Begin

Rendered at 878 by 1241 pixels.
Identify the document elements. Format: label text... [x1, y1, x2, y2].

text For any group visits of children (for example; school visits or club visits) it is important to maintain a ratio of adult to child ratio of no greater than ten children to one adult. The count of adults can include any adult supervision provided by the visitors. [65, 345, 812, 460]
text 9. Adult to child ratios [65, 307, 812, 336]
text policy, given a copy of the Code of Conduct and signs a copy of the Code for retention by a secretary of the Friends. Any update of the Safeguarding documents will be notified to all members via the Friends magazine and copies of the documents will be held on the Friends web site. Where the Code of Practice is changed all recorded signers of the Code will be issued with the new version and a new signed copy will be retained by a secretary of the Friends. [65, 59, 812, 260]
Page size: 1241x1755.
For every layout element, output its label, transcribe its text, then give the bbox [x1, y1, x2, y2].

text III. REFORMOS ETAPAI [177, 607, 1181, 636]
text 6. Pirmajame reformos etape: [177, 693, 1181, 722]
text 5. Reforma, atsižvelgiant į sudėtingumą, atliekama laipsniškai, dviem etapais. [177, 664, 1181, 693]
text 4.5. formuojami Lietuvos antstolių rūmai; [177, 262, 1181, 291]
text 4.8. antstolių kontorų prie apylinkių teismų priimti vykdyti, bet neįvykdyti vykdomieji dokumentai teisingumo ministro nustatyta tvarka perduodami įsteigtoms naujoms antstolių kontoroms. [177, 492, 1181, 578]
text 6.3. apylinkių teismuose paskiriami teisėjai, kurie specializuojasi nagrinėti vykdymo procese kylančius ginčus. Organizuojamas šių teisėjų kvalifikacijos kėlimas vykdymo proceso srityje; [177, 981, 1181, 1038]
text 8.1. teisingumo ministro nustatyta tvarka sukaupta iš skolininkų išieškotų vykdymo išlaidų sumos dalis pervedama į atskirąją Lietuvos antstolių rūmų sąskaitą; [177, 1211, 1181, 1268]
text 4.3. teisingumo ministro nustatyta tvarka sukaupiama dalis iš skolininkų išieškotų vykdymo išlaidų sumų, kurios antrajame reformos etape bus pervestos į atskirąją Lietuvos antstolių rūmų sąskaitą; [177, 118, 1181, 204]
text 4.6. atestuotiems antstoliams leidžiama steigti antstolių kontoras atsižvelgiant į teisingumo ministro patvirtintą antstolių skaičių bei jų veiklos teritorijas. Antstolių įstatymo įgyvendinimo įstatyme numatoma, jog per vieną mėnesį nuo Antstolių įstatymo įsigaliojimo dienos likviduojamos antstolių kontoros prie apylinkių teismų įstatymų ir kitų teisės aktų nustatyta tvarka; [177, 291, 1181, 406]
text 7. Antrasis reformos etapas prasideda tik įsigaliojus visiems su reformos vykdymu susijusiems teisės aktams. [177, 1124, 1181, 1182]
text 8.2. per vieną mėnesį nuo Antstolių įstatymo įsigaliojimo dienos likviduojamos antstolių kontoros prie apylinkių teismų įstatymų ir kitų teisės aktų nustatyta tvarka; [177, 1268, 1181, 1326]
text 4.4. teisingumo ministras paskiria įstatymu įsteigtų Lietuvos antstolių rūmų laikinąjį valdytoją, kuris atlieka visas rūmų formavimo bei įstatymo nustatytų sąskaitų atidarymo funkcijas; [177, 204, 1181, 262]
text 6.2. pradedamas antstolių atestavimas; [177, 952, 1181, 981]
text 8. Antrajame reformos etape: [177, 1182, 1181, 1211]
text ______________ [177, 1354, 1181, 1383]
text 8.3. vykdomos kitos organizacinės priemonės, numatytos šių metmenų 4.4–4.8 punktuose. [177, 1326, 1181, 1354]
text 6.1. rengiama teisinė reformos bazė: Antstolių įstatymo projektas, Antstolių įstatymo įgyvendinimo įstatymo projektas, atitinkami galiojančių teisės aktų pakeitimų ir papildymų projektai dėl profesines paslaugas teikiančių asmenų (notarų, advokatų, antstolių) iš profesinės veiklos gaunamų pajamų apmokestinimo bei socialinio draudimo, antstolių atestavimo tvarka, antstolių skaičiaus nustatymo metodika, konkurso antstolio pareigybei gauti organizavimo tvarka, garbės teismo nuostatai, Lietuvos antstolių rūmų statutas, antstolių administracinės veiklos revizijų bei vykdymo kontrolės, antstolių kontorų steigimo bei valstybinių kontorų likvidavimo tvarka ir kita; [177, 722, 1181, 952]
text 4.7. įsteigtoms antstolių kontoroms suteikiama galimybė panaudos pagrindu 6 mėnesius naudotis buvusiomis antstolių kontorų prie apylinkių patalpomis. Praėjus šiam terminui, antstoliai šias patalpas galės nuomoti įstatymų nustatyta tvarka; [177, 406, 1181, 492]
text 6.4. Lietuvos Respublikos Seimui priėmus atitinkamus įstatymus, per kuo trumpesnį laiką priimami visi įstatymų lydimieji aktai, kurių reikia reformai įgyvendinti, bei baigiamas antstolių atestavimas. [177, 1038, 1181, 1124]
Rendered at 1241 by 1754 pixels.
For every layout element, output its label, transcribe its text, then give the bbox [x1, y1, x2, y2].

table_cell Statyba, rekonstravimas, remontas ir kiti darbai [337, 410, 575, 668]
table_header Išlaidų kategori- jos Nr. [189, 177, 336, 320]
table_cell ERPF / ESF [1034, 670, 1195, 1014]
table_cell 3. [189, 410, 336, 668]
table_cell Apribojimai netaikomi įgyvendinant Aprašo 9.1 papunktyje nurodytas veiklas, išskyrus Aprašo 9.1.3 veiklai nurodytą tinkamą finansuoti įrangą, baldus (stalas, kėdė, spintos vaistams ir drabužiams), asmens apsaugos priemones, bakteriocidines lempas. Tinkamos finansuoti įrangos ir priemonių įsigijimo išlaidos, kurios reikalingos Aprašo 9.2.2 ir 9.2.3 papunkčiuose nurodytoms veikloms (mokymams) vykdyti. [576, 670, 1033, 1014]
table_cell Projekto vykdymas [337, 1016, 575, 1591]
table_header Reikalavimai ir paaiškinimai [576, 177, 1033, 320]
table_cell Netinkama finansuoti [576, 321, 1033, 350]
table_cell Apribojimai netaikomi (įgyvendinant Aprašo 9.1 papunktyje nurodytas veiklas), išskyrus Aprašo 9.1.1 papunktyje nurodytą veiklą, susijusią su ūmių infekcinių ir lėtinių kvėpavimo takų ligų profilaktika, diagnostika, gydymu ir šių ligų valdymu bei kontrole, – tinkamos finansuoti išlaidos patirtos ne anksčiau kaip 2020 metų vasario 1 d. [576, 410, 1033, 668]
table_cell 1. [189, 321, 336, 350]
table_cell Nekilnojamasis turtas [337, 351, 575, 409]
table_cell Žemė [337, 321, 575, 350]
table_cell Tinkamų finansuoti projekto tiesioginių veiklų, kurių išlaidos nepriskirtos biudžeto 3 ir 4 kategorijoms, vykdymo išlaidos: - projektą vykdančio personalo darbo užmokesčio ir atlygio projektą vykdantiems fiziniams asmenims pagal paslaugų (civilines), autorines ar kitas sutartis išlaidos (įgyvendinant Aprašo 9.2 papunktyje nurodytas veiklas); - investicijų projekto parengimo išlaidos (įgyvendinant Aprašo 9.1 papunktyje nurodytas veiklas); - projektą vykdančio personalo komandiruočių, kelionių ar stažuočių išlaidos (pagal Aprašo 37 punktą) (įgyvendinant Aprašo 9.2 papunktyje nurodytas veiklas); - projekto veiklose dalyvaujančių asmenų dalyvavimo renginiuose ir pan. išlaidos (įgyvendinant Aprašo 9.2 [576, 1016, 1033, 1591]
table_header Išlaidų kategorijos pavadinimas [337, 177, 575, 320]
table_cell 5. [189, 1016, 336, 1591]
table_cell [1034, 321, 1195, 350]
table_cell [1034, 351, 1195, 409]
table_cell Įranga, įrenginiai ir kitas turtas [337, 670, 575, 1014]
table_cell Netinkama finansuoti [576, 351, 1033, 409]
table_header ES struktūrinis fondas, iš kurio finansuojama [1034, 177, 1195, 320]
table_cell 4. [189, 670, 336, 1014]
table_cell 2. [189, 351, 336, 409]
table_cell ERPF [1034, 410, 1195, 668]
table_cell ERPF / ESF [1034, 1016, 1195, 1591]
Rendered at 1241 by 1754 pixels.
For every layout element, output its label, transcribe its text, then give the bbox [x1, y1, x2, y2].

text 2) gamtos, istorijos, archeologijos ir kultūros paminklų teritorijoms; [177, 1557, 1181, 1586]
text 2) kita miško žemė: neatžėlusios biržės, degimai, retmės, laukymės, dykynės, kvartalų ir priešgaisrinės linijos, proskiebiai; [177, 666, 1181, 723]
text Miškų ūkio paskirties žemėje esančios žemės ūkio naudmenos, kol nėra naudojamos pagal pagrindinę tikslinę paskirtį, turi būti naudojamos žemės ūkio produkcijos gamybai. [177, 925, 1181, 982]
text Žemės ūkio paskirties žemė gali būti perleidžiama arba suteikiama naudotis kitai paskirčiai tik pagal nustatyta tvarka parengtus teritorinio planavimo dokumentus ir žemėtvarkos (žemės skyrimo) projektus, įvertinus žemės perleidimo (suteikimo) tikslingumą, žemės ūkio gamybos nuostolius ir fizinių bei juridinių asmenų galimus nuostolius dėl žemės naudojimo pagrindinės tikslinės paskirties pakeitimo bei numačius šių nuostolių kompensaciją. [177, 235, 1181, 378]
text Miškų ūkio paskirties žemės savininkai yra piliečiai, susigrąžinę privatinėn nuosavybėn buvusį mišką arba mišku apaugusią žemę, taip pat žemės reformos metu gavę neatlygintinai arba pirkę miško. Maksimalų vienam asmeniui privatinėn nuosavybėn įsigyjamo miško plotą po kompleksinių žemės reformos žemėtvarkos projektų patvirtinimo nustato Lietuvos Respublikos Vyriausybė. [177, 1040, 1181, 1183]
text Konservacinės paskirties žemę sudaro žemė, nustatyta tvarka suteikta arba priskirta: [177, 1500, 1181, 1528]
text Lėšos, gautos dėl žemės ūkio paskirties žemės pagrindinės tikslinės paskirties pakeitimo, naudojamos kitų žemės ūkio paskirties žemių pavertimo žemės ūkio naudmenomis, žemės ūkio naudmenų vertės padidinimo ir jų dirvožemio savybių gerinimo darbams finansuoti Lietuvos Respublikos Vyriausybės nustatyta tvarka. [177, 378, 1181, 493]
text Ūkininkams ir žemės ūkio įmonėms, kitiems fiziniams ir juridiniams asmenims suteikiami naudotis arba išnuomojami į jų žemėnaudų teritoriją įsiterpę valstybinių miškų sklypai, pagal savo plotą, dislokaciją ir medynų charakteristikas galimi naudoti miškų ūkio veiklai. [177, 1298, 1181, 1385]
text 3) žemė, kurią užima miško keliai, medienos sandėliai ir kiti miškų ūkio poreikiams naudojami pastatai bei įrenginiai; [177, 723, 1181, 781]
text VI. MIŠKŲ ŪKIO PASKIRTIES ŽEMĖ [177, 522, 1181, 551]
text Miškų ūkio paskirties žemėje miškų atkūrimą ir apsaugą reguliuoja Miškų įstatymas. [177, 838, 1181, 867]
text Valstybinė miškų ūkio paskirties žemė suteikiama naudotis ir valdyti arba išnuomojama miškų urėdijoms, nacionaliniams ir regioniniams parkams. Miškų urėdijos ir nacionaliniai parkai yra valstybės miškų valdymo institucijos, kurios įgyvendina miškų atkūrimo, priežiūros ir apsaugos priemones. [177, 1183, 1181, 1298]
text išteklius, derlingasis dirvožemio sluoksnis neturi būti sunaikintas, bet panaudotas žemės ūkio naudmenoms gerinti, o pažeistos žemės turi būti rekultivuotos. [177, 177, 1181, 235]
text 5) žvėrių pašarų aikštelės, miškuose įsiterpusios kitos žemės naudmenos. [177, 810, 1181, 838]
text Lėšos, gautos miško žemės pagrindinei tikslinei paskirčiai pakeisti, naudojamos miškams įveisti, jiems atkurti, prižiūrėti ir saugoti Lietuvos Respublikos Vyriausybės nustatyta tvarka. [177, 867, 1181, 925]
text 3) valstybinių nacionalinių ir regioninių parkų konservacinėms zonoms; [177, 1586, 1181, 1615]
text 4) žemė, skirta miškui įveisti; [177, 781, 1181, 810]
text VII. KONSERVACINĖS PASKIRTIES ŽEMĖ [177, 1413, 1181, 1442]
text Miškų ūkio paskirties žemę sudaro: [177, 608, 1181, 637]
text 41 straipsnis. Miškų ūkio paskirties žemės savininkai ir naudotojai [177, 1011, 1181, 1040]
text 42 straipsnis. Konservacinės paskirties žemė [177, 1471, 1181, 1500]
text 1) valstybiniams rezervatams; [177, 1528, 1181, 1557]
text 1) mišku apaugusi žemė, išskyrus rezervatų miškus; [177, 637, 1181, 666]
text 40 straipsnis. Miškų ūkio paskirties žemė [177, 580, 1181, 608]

End

Problem details: Quote the entries word for word, starting at the very beginning and ending with the line that contains "Identify the document".

Solution for this problem:
Rendered at 878 by 1241 pixels.
Identify the document elements. Format: label text... [x1, y1, x2, y2].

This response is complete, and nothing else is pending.